A handful of Buccaneer players experienced a cryosauna last year when visiting the facilities of Dr. Tommy Rhee, who became the team's chiropractor in 2015. After hearing about its benefits but finding them a bit difficult to believe, Luhrs visited Rhee's office and tried it for himself after a heavy workout had left him sore.
"To say I was skeptical would be an understatement," said Luhrs. "I was beyond skeptical about this cryo chamber and how it works. I wondered if I'd really even notice anything. I didn't really feel anything right after the session, but the next day was different. I felt like I had never even touched a weight the day before. Absolutely no soreness. I've been in cold tubs many, many times, and I've always felt sore the next day. When I didn't feel sore the next day, I realized, 'Okay, there's something to this.' I tried it a second time, a third time, a fourth time – same results. I know I'm just one subject, but our players who had tried it loved it too."
Myers was the first Buccaneer to try out the new Cryo chambers.
Luhrs shared his experience with Licht and Head Athletic Trainer Bobby Slater, both of whom had already looked into the technology, which has been around in some form for three decades. Licht and Slater were sold, too. Licht authorized the very sizeable investment in the cryosaunas because there's a very obvious connecting line from the benefits it provides to better results on game day.

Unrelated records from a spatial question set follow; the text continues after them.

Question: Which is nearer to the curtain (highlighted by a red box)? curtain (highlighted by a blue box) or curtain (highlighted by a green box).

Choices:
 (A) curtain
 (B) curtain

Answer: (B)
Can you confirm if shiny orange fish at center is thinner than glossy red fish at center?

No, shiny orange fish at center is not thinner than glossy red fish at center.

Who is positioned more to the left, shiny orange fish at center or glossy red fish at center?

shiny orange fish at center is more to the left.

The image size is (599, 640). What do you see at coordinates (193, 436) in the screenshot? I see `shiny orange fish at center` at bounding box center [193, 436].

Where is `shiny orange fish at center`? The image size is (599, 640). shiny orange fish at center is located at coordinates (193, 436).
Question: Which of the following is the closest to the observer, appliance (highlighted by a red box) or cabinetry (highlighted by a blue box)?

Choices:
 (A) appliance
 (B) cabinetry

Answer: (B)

"This is essentially a very player-focused approach, and I think Jason Licht and Dirk Koetter have really bought into what we're trying to do as a training staff," said Luhrs. "If you invest in players' recovery, that's going to show up on the field, and that's going to lead to winning more games.
Though some of this took place in 2015, the actual installation of the three cryosaunas only began last Sunday. The contracted company worked nearly around the clock for more than two days to get the devices in place, after which Luhrs and the rest of Slater's staff received training on their operation.

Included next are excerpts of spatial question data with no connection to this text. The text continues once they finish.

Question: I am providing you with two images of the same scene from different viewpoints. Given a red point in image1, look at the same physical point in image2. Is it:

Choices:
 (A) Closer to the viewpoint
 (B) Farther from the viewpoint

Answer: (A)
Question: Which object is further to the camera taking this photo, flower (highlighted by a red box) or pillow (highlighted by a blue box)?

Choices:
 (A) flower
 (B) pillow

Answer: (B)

Just as many people find cold tubs difficult to bear, the extreme cold of the cryosaunas can take some getting used to. There is no danger, however, as long as a few obvious precautions are adhered to. Players can't wear jewelry or wet clothes into the chamber, as they will freeze instantly. And the cryosaunas automatically cut off after two-and-a-half minutes so that the cold never penetrates below the surface. The visuals are dramatic, as nitrogen gas – which makes up about 78% of the air that we breathe – spills out of the top of the chamber and around the player's head, but the process is actually quite simple, and thankfully brief. Myers likened the experience to sitting out in the cold woods while on a hunting trip.
"Sitting in the cold tub for 10 minutes, I mean, it will get you together," said wide receiver Donteea Dye, who was next in line after Myers. "But this? This is way more efficient, a lot quicker."
Buccaneer players have been enjoying some of the NFL's most advanced technologies since the team moved into the new One Buccaneer Place in 2006. Staying at the forefront of those advancements requires continual investments, however, and those are investments that Licht and the team's ownership are more than willing to make. In addition to the cryosaunas, One Buc Place also now features a brand-new and elaborate "recovery bar" in the players' lounge for the quick production of helpful shakes and snacks. No stone is left unturned when it comes to helping players remain available and at peak condition.
"What we really wanted to focus on this year – and I think that I can speak for Bobby and the rest of the training staff – is investing a lot into the recovery of the players," said Luhrs. "Not just the cryo chambers but even with the recovery bar we put in and with the training camp schedule was arranged. It's a commitment on our part, too. We're here for the players whenever they might need us."